Sharon Butala wonders if loneliness is a yearning for what we have lost. Well, you can’t argue with the fact that it most certainly has lived in this strange visible air that we have been breathing for the last two years. But she also believes that if you can have an honest dialogue with yourself, isolation will not be as severe.
This Strange Visible Air: Essays on Aging and the Writing Life is probably the most revealing and intimate memoir that I have ever read. She unwraps potent self criticisms and in doing so forges a relationship with me and you, her readers.
Although Butala has always had a need for solitude she was driven to the writing life very early. When young she admits that her journals were banal and narcissistic and that only her dreams were interesting. This is probably something many of us could relate to.
But unlike many of us she stuck herself to the writing post and in doing so allowed herself to get tangled up in the aspiration, the obsessions, and for her, in retrospect, the delusion of heightened consciousness. She wanted to be respected as an intellectual and unabashedly acknowledges that in her desire for fame and respect, she was often disappointed when she didn’t get an award for which she was nominated or when she compared herself to those writers placed in the pantheon.

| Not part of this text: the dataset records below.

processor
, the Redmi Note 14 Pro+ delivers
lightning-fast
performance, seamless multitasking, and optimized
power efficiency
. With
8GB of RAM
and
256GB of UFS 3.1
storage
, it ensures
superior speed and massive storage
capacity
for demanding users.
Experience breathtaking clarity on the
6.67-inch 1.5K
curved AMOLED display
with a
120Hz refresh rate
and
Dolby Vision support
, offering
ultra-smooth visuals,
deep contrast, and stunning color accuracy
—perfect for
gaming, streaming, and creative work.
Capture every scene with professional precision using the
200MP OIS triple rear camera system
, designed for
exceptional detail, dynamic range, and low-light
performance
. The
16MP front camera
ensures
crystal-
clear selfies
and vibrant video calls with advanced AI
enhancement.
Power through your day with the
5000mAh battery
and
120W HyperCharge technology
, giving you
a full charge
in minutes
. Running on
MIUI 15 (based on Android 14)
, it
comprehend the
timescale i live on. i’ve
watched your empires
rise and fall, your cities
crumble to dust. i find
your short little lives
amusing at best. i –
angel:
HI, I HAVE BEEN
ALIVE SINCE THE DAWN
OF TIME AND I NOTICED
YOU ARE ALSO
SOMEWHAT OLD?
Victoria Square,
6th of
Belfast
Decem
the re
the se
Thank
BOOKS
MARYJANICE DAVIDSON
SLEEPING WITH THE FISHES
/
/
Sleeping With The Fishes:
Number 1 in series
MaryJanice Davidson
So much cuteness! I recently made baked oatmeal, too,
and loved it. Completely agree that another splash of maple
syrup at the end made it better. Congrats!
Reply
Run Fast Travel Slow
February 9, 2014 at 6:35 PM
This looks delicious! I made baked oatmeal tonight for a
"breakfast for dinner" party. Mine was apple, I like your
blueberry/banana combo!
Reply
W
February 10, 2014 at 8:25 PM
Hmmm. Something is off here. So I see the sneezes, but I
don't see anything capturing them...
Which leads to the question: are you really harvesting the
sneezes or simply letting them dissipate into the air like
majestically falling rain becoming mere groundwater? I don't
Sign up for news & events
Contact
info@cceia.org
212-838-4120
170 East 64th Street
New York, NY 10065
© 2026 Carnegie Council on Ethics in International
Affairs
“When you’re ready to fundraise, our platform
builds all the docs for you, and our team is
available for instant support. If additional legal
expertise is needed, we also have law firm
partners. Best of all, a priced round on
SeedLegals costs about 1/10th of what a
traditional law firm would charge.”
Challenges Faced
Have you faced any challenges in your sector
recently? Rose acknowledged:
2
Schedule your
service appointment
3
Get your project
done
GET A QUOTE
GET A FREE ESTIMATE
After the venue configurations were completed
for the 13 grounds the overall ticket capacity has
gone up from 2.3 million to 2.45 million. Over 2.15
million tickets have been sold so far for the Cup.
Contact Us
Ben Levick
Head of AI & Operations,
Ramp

The subtitle of the book is Essays on Aging and the Writing Life and for her aging and writing went hand in hand. She is now 80 and reminisces about almost breaking through the “mid-list” writers’ niche with her book Perfection of the Morning. Just at that moment large corporate entities bought up and conglomerated and whacked the creative life out of publishing – for a while anyway. This section of the book rings so true for myself – a bookseller for 50 years. So many changes, not all of them good.
It's not an easy time to be a writer. It’s not always easy to get older, especially for women. She thinks that the hardest lesson to learn growing old is that you are not special. But I would argue that she is unusual in her goal to say it as it lays. And for her, “if lucky, you will get old gradually with your body wearing out bit by bit and the soul thinning, loosening from its anchor.”
While reading this book I had a couple of dreams of women who were important to me and whom I hadn’t talked to in quite a while. In the dreams they were both unhappy. I materialized her belief in the importance of female friendship and made over the phone contact. Luckily, they were ok and we had lively and warm conversations.
Thank you Sharon Butala, your life experience, by virtue of the fact that you can write and get published, is valuable!